◆ WHAT IS EXPECTED:
Indicate only the number of lines in the listing below in which the word "notepad" appears.

++++++++

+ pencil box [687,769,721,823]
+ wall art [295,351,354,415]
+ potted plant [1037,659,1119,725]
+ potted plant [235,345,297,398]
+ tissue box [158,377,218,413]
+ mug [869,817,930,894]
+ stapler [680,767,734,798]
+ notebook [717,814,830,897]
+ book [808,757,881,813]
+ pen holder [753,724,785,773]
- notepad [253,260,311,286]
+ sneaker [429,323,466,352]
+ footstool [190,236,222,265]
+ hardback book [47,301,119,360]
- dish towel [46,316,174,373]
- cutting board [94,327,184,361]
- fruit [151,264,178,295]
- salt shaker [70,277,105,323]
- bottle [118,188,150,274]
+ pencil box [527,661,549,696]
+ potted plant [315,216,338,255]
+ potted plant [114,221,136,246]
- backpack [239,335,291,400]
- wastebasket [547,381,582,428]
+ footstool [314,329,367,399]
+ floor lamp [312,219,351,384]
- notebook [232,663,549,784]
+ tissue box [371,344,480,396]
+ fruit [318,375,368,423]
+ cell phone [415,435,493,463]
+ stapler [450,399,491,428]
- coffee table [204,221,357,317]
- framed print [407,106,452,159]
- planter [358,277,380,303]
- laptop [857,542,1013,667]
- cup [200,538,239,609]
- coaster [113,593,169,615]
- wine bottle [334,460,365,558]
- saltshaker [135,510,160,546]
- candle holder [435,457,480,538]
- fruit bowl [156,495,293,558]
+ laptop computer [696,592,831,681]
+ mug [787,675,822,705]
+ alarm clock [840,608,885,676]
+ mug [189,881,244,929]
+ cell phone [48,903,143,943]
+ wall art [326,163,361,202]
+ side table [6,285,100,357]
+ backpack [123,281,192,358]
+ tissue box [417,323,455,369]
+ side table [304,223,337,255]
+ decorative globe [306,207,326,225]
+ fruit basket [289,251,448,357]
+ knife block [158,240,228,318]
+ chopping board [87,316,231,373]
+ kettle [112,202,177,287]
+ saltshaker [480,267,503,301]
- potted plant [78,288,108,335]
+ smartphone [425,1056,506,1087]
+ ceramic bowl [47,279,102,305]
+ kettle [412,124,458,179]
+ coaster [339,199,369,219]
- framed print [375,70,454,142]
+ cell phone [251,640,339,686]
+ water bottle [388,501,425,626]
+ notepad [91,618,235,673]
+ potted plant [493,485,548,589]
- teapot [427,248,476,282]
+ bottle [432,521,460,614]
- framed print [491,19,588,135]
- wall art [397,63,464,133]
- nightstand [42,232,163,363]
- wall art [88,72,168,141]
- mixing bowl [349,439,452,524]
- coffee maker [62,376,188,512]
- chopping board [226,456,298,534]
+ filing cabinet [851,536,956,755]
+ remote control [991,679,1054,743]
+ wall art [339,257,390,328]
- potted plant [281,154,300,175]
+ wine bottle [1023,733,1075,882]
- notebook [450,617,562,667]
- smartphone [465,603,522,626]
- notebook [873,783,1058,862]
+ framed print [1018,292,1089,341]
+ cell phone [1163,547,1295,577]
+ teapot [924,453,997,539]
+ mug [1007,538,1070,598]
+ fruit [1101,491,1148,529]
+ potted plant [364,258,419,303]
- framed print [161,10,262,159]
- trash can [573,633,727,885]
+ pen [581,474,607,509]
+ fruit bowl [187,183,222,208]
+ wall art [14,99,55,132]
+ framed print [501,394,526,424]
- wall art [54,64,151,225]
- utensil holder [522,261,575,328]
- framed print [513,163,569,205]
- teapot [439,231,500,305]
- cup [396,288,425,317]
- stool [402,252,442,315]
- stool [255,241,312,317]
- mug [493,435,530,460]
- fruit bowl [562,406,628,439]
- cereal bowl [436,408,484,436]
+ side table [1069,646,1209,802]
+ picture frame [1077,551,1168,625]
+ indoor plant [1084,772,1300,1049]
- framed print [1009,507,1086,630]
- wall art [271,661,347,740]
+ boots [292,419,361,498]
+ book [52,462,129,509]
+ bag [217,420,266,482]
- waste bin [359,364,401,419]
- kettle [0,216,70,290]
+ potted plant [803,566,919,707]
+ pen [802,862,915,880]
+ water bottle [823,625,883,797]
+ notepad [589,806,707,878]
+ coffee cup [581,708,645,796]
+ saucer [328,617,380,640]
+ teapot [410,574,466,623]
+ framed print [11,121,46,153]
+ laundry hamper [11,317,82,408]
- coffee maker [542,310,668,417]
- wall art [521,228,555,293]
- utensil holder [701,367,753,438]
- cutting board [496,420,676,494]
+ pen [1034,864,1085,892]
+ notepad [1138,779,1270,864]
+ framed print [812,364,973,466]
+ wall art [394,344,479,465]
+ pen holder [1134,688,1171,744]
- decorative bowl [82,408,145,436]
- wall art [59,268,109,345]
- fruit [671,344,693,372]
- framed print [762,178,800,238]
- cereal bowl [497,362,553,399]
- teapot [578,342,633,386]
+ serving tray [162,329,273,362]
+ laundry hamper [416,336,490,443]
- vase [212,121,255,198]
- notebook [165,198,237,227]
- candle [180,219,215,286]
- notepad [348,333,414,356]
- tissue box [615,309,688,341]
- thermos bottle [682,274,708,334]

++++++++

◆ TASK RESPONSE:
5